▶ **What you are asked to do**
Repeat each record exactly as written, and drop any images.

[Stored items]
BEGIN

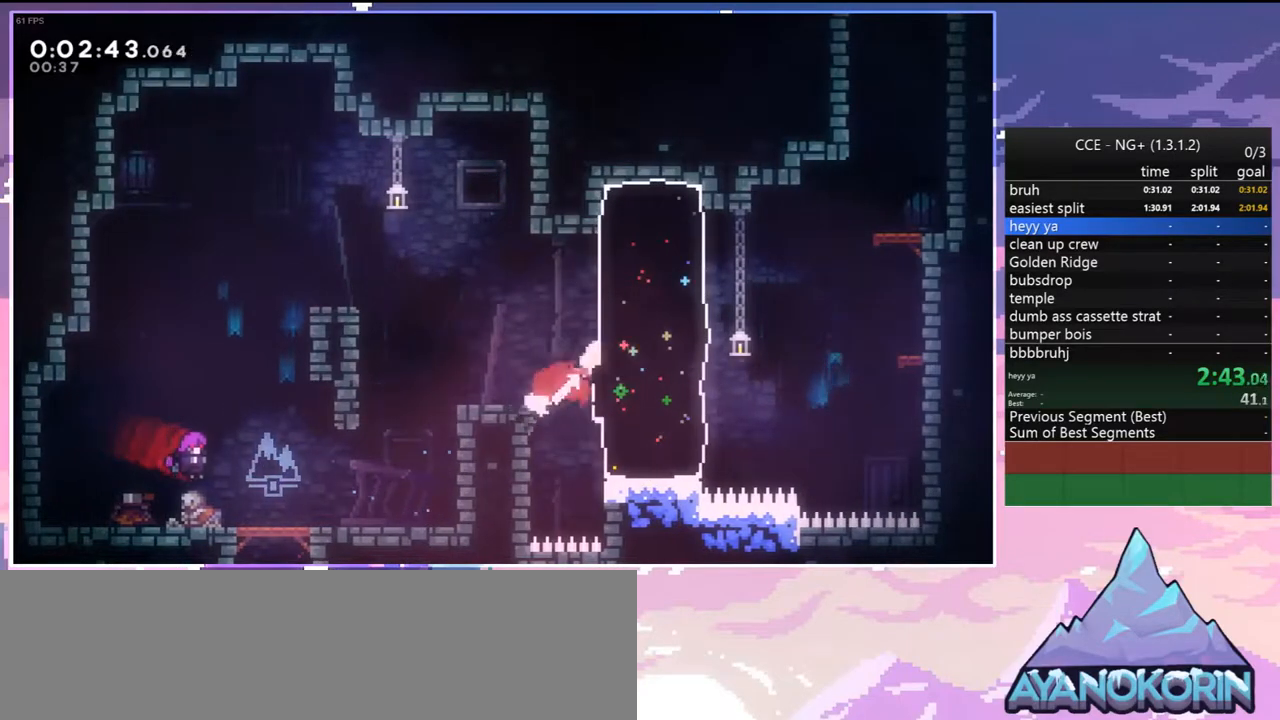
{"keys": ["jump", "right", "up"], "events": [[33, "dash", "up"], [217, "jump", "down"]]}
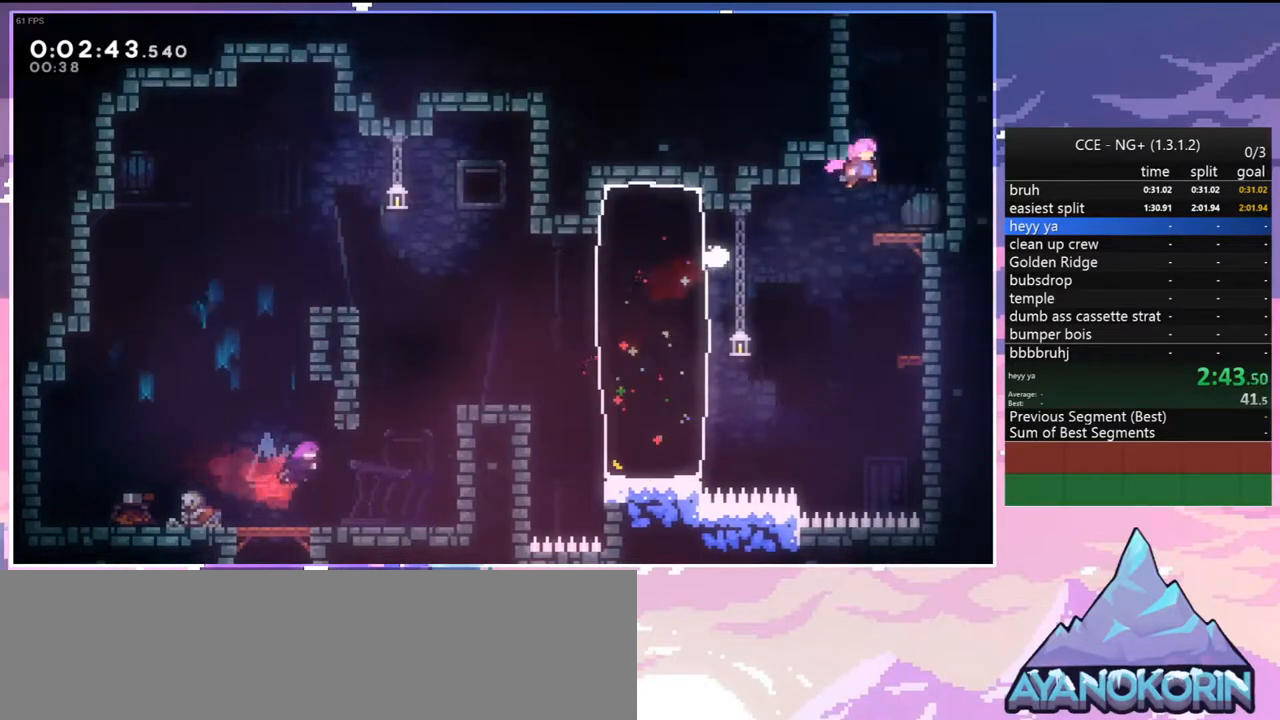
{"keys": ["left", "up"], "events": [[50, "dash", "down"], [50, "jump", "up"], [50, "right", "up"], [200, "dash", "up"], [233, "left", "down"], [283, "dash", "down"], [433, "dash", "up"]]}
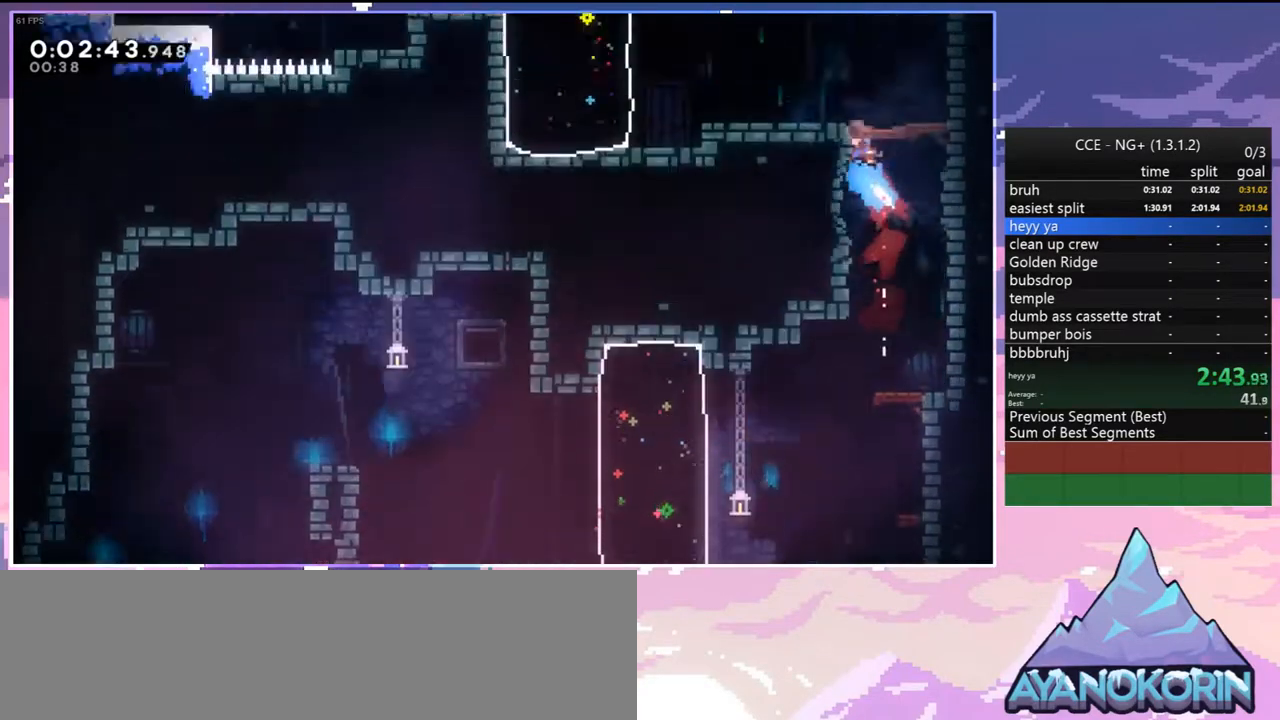
{"keys": ["left"], "events": [[400, "up", "up"]]}
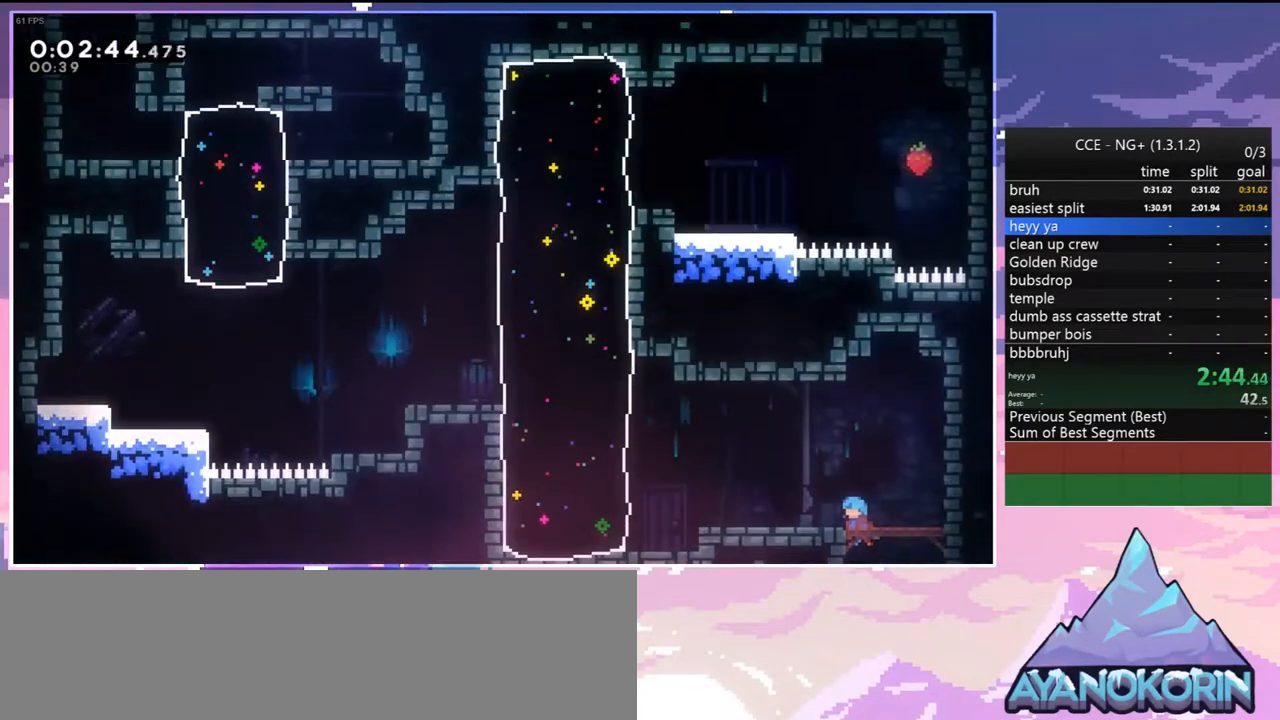
{"keys": ["left"], "events": [[317, "dash", "down"], [417, "dash", "up"]]}
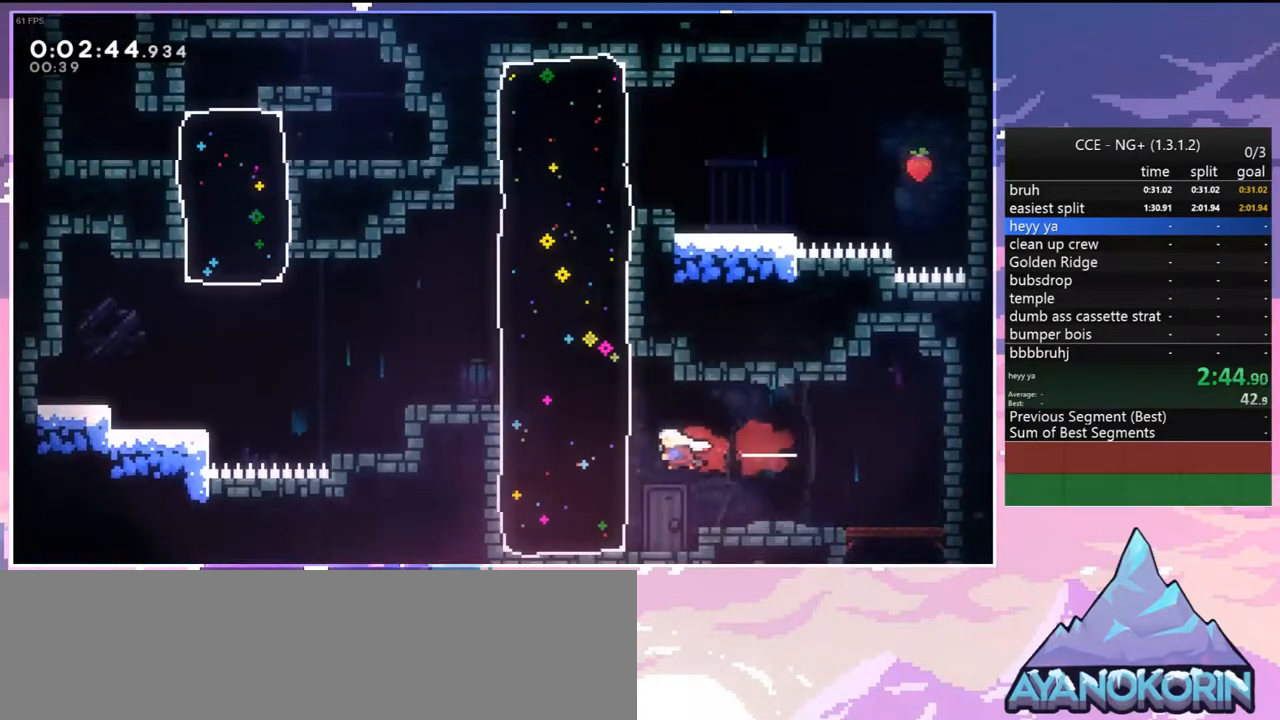
{"keys": ["left"], "events": [[100, "up", "down"], [183, "dash", "down"], [283, "up", "up"], [333, "dash", "up"]]}
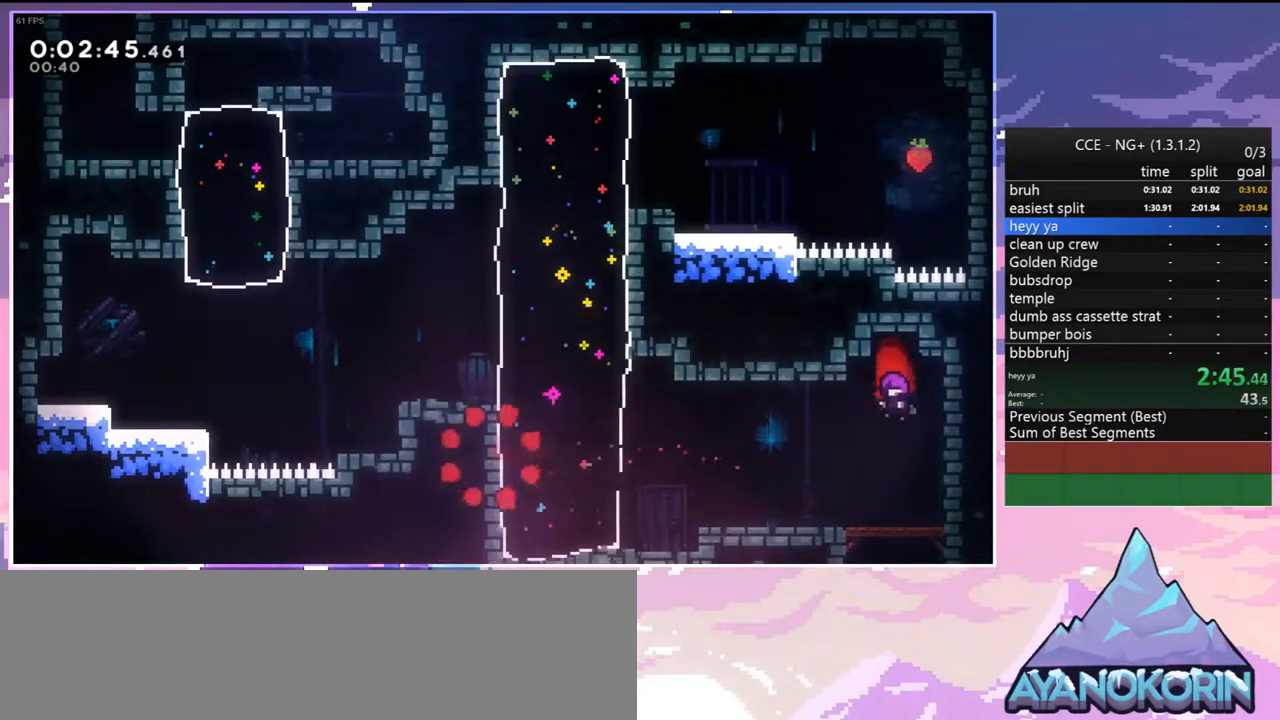
{"keys": ["jump"], "events": [[67, "up", "down"], [200, "jump", "down"], [200, "left", "up"], [200, "up", "up"], [300, "jump", "up"], [450, "jump", "down"]]}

END

▶ **Answer area**
{"keys": ["jump", "right", "up"], "events": [[33, "dash", "up"], [217, "jump", "down"]]}
{"keys": ["left", "up"], "events": [[50, "dash", "down"], [50, "jump", "up"], [50, "right", "up"], [200, "dash", "up"], [233, "left", "down"], [283, "dash", "down"], [433, "dash", "up"]]}
{"keys": ["left"], "events": [[400, "up", "up"]]}
{"keys": ["left"], "events": [[317, "dash", "down"], [417, "dash", "up"]]}
{"keys": ["left"], "events": [[100, "up", "down"], [183, "dash", "down"], [283, "up", "up"], [333, "dash", "up"]]}
{"keys": ["jump"], "events": [[67, "up", "down"], [200, "jump", "down"], [200, "left", "up"], [200, "up", "up"], [300, "jump", "up"], [450, "jump", "down"]]}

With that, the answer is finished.